Your copy should hold the lines below from the first through the one that contains "an IHC micrograph", each retyped exactly, and no pictures.
(Beginning of Information provided)
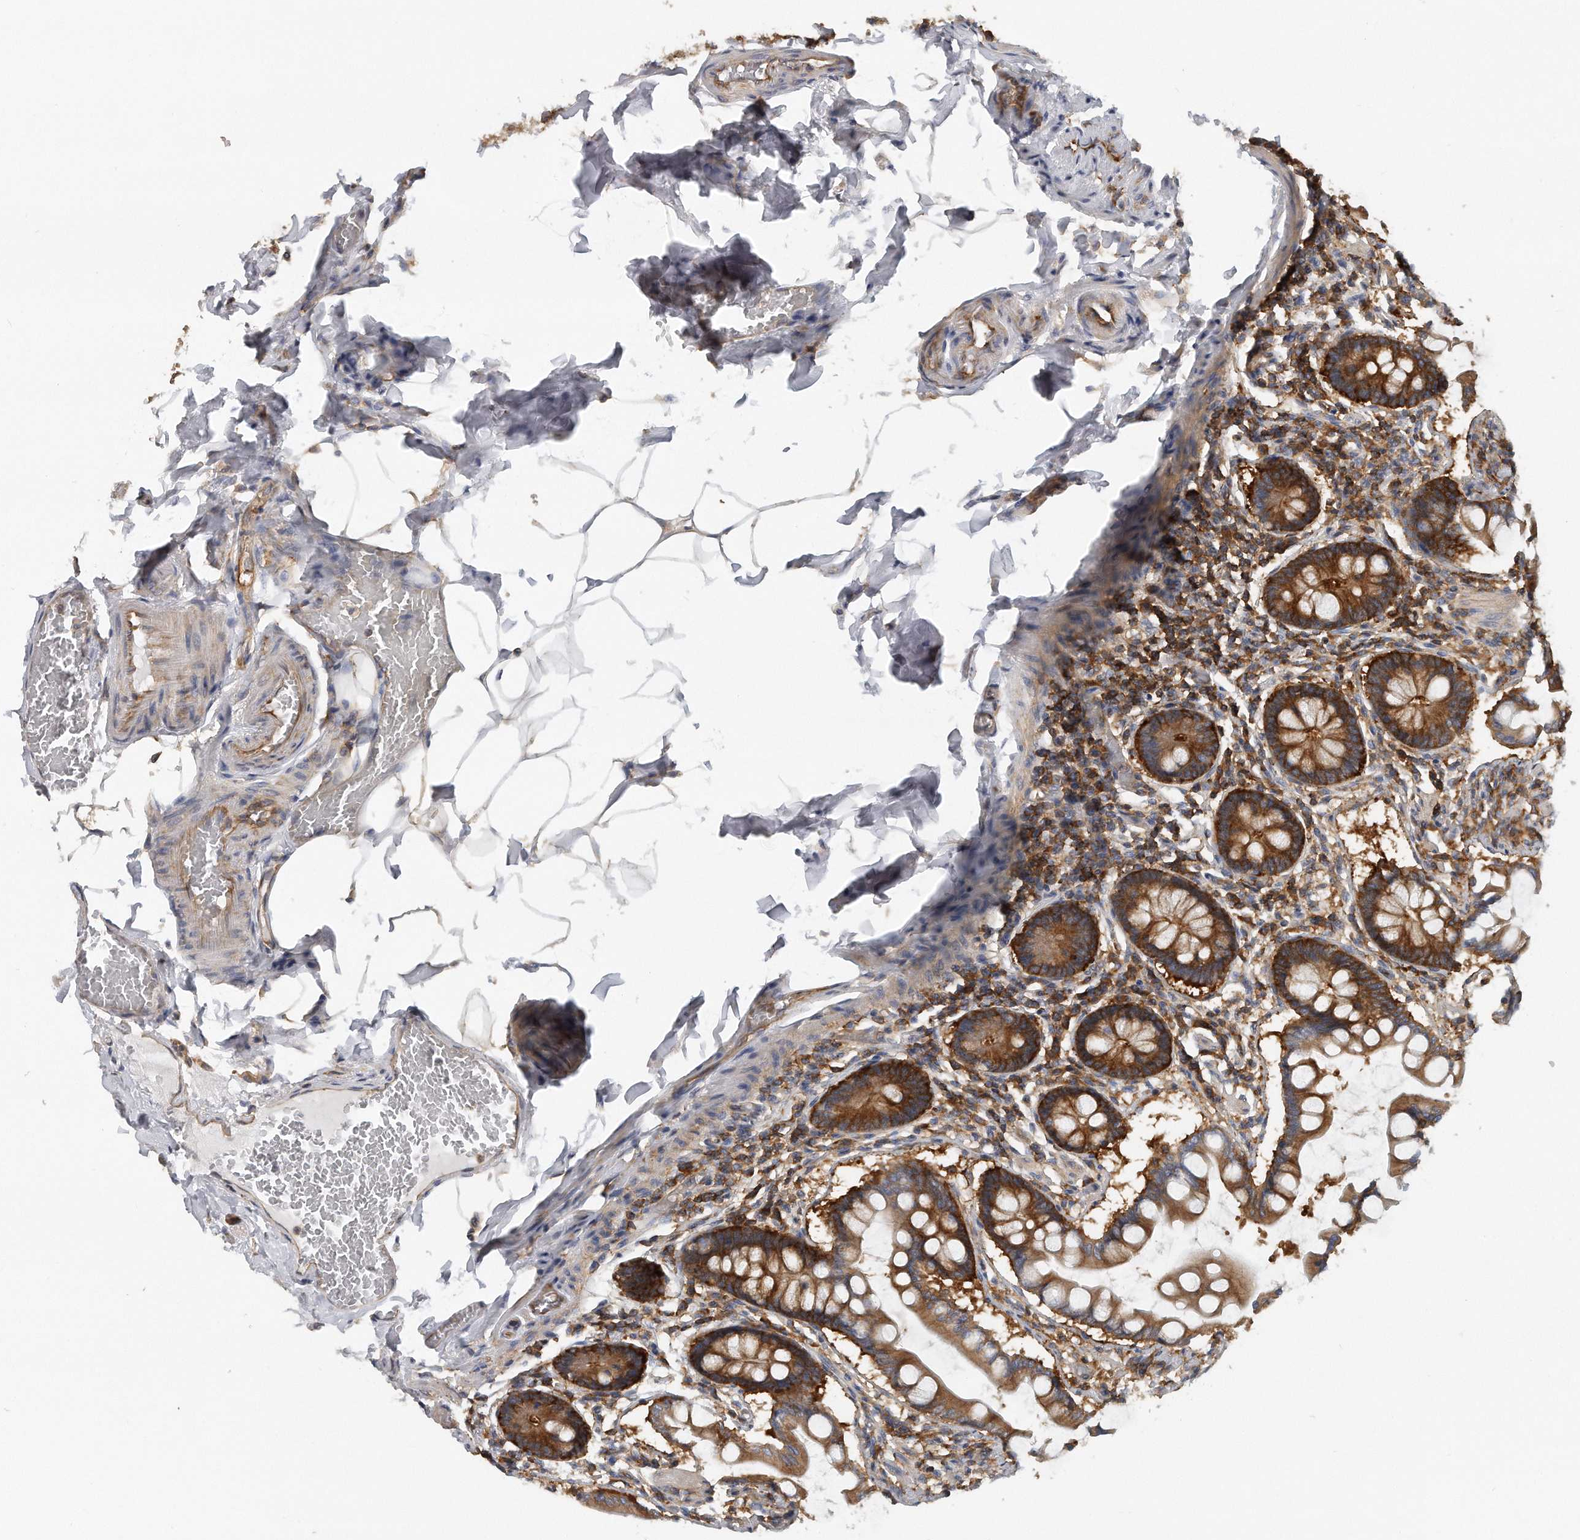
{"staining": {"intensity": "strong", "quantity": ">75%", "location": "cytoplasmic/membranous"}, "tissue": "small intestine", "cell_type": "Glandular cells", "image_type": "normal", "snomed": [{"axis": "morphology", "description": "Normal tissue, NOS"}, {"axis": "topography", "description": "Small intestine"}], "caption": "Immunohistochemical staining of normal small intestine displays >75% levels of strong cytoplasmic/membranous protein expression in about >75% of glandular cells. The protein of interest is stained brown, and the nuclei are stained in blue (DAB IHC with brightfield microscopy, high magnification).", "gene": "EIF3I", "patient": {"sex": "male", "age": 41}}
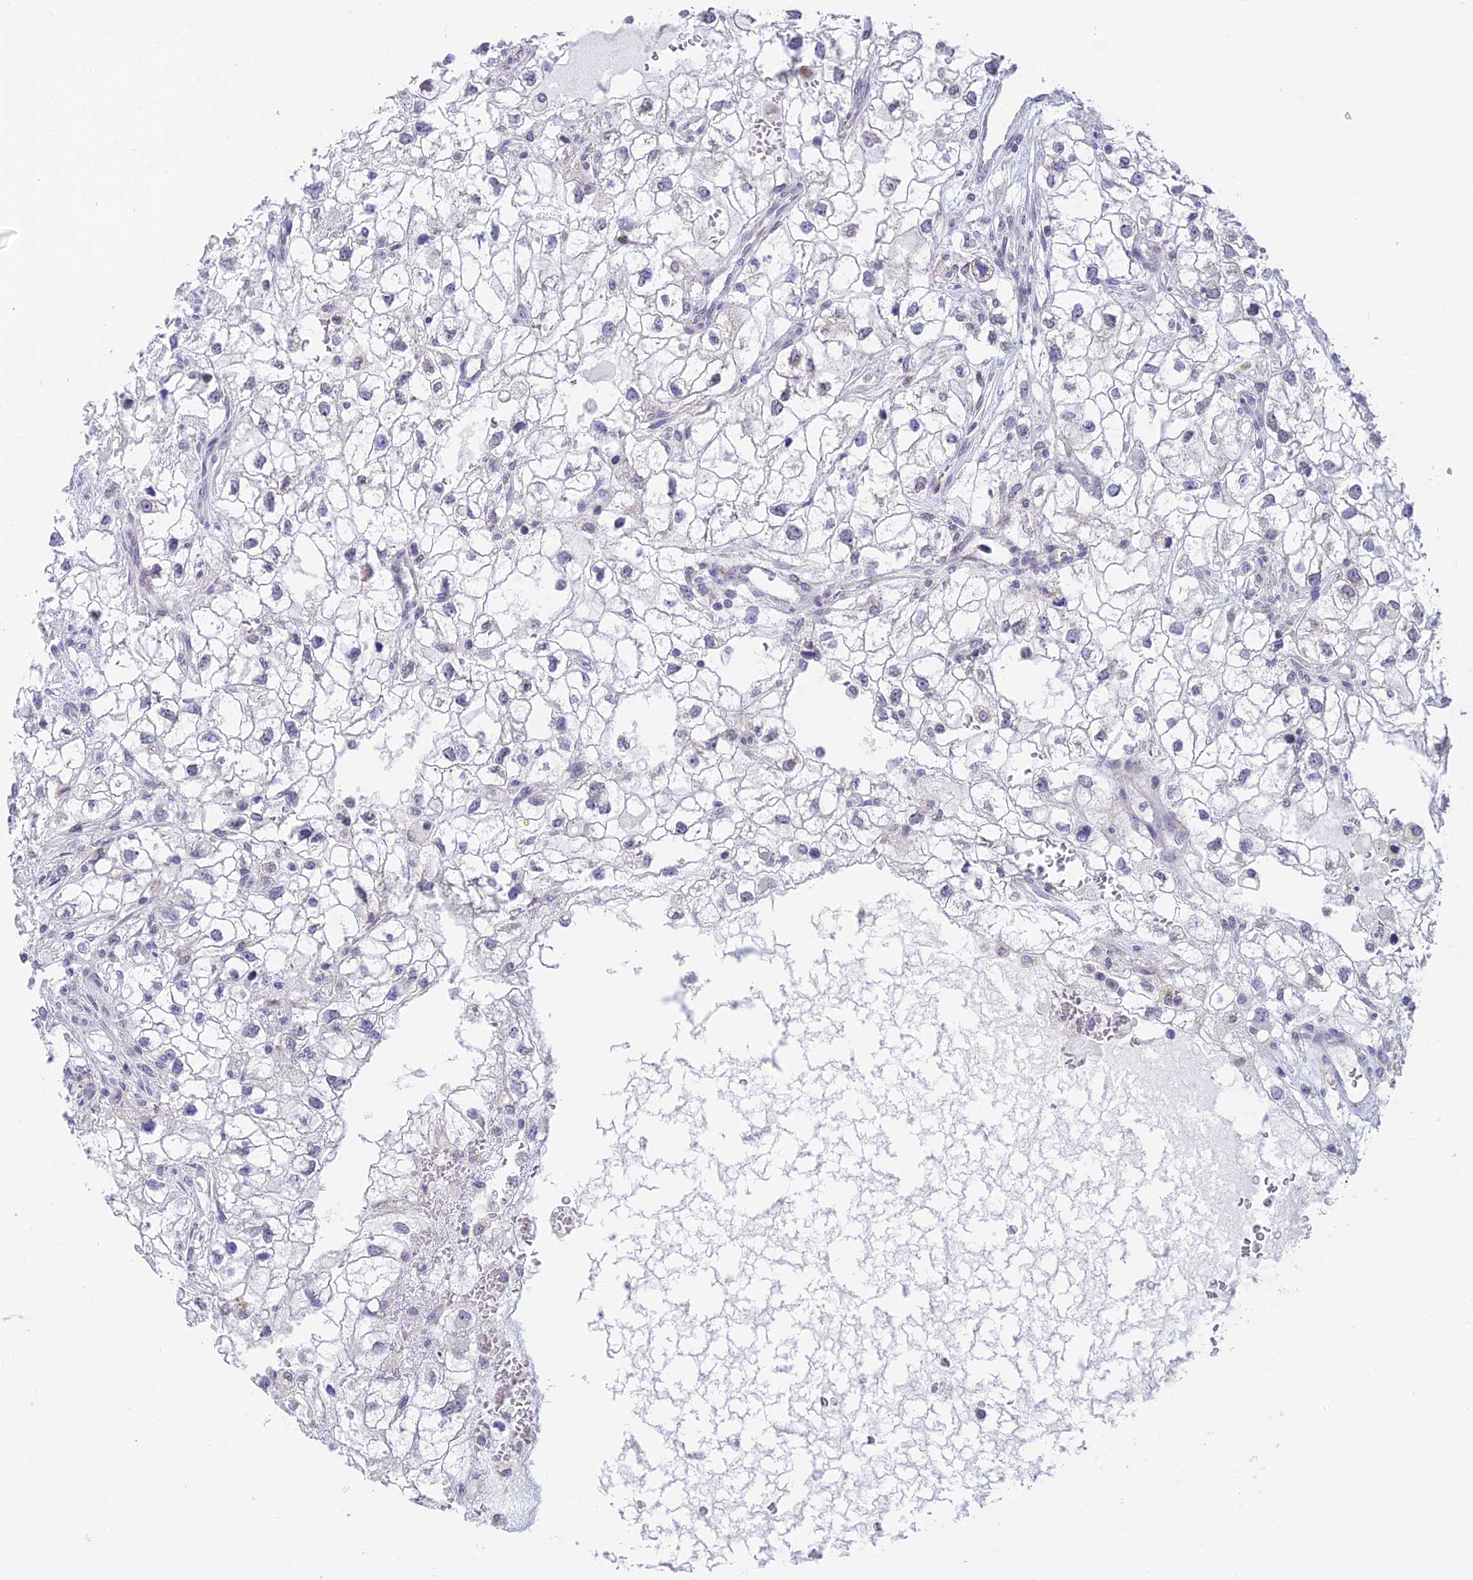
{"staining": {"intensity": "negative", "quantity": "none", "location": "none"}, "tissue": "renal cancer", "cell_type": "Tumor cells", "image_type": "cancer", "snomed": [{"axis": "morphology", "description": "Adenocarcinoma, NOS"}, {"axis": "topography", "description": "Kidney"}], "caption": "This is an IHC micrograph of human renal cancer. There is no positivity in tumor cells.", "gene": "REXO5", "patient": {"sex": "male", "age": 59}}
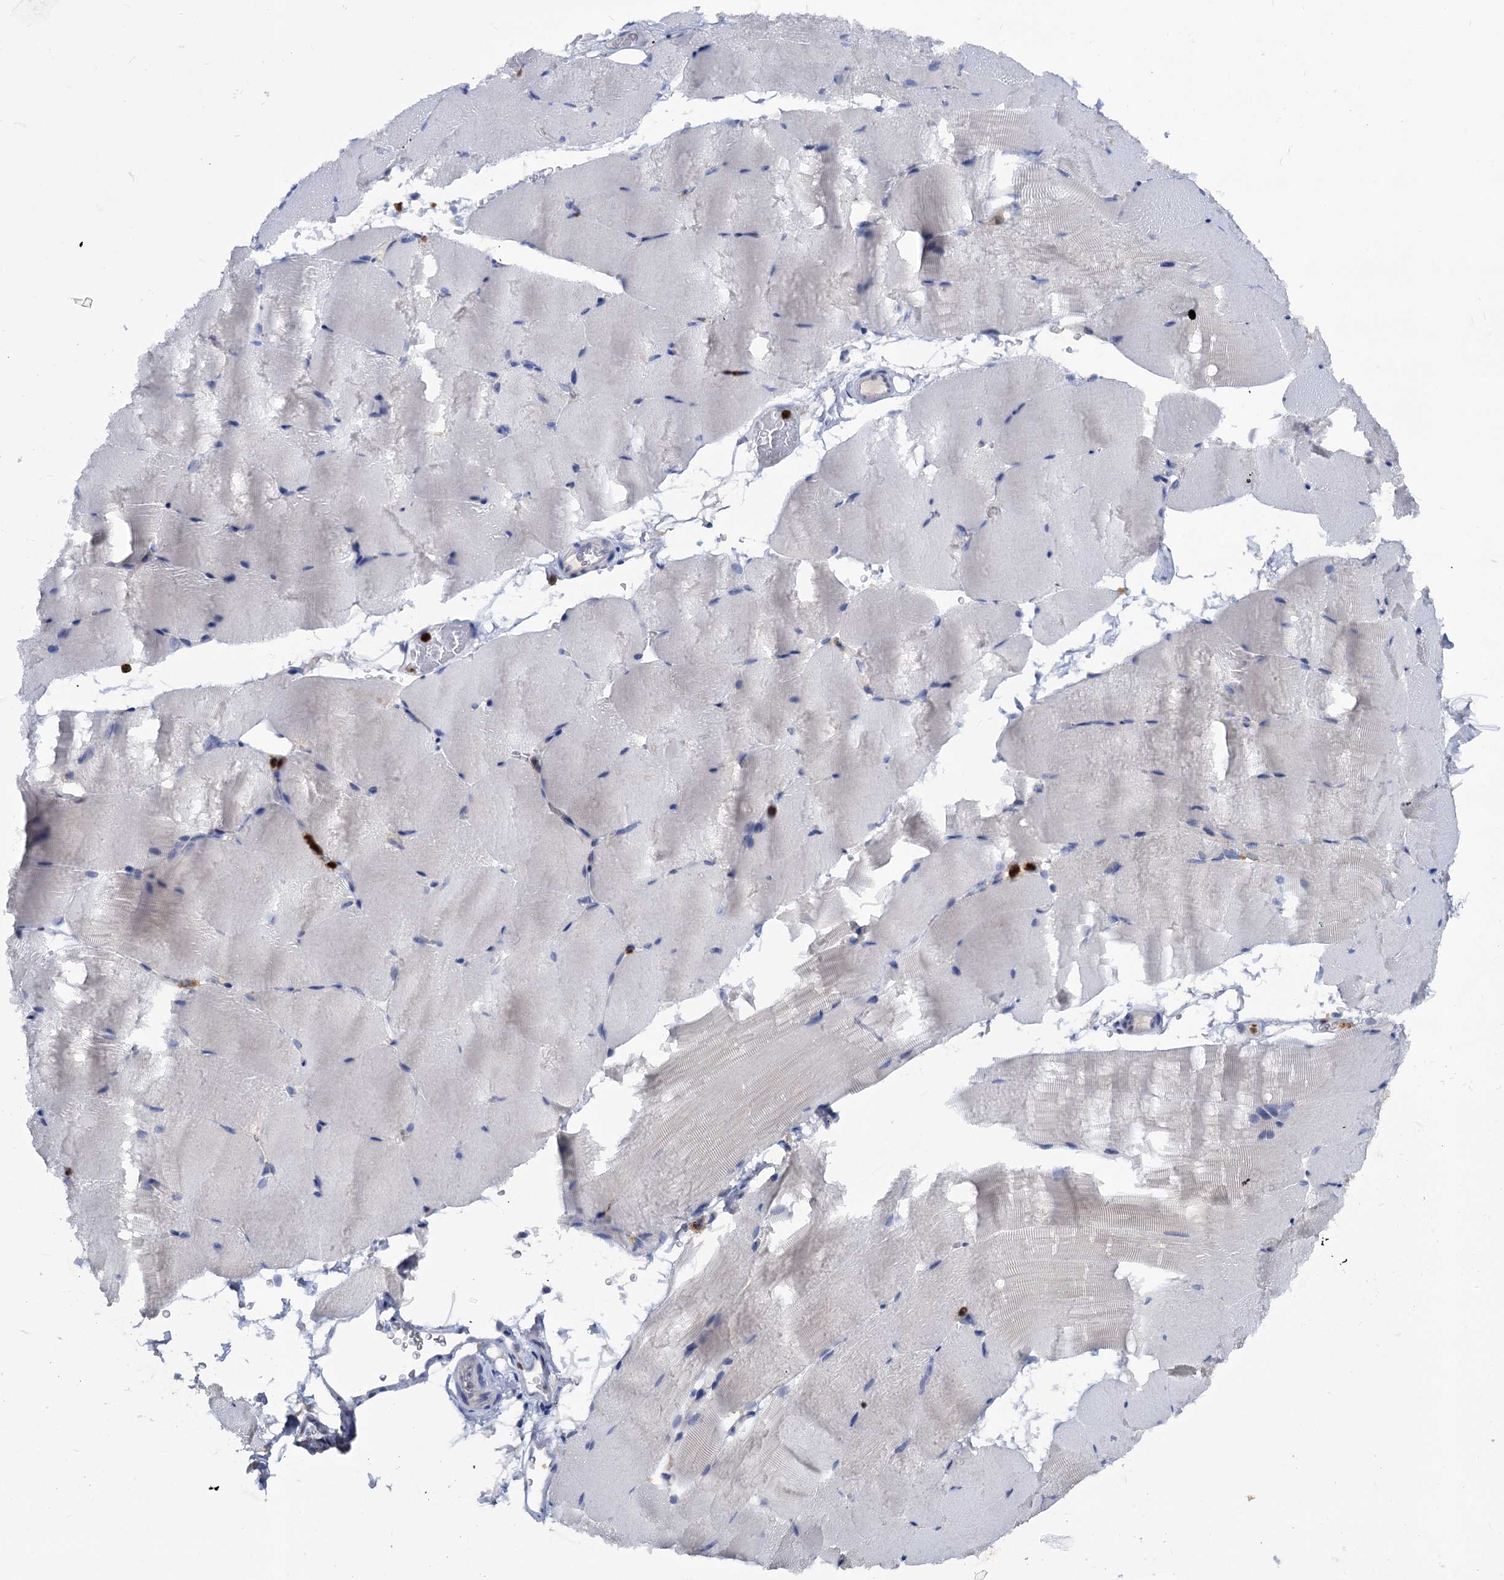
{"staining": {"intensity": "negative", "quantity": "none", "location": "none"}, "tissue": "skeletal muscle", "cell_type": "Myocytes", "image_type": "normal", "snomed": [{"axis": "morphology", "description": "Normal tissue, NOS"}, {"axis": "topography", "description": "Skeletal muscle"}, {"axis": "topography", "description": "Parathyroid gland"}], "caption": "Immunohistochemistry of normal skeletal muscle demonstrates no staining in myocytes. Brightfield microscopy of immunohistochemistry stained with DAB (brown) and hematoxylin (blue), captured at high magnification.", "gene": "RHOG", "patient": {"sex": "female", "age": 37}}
(End of Information provided)
■ **Solution for this task**:
{"staining": {"intensity": "strong", "quantity": ">75%", "location": "cytoplasmic/membranous"}, "tissue": "small intestine", "cell_type": "Glandular cells", "image_type": "normal", "snomed": [{"axis": "morphology", "description": "Normal tissue, NOS"}, {"axis": "topography", "description": "Small intestine"}], "caption": "Immunohistochemical staining of normal small intestine displays >75% levels of strong cytoplasmic/membranous protein expression in about >75% of glandular cells. The protein of interest is stained brown, and the nuclei are stained in blue (DAB IHC with brightfield microscopy, high magnification).", "gene": "EIF3I", "patient": {"sex": "male", "age": 41}}
{"staining": {"intensity": "negative", "quantity": "none", "location": "none"}, "tissue": "renal cancer", "cell_type": "Tumor cells", "image_type": "cancer", "snomed": [{"axis": "morphology", "description": "Adenocarcinoma, NOS"}, {"axis": "topography", "description": "Kidney"}], "caption": "This is an IHC micrograph of human renal cancer. There is no positivity in tumor cells.", "gene": "REXO5", "patient": {"sex": "male", "age": 59}}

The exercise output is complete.